Bandcamp

www.bandcamp.com

I just went to Bandcamp! Michael Strishak, aka Chico singer/songwriter Fera, invited me. From his MySpace home, Fera has a link to where you can download his latest CD, and the link takes you to his corner of a new site called Bandcamp (in his case, to www.fera.bandcamp.com). When a band sends someone to its Bandcamp online store, it is the band’s own store. As the Bandcamp nerds say, “instead of ads for Sexy Singles Chat, your fans see your design, your music, your URL.” The art is band-generated; there’s a big picture of the CD cover in the middle, a clickable list of the CD’s songs and a column to the right listing the artist’s other available releases. That’s it. You click play, and the full songs quickly buffer for previewing, or you can download based on the artist-specified options.
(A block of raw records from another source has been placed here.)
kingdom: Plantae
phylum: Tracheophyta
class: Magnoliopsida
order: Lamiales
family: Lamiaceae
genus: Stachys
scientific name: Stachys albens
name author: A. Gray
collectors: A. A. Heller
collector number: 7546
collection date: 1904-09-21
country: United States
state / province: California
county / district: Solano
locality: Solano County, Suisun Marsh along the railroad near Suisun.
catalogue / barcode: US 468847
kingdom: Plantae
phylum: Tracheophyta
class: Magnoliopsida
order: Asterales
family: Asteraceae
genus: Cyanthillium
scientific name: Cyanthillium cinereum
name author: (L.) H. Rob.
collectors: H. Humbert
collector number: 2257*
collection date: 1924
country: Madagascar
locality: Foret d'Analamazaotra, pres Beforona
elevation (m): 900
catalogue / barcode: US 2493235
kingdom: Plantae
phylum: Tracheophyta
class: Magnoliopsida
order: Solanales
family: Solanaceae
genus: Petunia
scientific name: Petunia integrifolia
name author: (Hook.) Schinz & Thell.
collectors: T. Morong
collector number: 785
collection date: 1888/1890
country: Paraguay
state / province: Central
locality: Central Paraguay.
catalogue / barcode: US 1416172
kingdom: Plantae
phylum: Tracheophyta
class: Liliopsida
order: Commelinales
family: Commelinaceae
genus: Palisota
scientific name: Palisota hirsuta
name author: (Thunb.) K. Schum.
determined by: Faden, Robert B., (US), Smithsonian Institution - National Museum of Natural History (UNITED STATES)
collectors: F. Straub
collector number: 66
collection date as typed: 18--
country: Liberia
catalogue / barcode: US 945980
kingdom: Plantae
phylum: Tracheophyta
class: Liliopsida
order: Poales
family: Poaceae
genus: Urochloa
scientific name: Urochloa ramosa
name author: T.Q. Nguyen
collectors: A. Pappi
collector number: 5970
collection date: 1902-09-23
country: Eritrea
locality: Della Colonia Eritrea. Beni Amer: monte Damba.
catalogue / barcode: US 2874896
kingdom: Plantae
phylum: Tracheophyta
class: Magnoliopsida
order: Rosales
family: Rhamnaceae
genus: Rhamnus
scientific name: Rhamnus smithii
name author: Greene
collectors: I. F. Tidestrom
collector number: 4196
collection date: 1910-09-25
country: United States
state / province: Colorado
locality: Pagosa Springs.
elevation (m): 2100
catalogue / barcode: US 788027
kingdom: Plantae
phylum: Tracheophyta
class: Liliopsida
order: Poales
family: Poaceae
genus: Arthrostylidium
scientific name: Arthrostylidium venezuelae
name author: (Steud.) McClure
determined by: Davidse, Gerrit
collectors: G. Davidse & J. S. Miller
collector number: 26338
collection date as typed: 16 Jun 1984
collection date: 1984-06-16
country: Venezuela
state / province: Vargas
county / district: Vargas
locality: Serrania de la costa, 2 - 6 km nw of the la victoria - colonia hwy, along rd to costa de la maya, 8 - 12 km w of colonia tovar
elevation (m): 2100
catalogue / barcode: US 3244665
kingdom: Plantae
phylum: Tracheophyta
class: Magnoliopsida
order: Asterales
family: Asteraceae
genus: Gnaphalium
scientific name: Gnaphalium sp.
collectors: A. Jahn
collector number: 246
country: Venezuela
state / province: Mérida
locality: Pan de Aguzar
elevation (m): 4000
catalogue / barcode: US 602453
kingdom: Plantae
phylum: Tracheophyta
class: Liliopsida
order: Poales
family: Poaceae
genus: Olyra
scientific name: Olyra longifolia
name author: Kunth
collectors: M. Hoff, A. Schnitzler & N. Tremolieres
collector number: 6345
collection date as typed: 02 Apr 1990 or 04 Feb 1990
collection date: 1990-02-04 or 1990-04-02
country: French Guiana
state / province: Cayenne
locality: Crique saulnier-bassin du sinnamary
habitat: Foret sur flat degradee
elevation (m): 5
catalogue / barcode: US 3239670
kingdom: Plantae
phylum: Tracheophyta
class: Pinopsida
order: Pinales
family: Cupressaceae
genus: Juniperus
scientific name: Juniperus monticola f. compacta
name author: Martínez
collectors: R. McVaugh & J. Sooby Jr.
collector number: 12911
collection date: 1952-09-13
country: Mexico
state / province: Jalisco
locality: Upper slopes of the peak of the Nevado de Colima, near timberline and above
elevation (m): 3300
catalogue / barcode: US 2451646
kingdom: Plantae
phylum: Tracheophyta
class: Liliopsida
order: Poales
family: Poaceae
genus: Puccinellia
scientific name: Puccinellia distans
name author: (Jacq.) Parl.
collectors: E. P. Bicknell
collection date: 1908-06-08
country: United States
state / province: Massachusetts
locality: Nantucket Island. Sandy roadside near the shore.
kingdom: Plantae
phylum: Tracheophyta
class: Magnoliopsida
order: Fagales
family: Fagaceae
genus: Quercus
A band can, say, allow for free downloads of lower-quality files (like mp3s) and charge for higher quality (ACC, FLAC). And the band gets all the money! You can just visit the site as a fan and comb through the music, but the browsing options are limited to alphabetical or date-added. But Bandcamp is not trying to be another music blog, ’zine or general online music store; it’s a tool for the bands to use. It’s an uncluttered, well-composed outpost to send their fans to pick up their merchandise. Basically: a simpler, cheaper and more attractive version of CD Baby.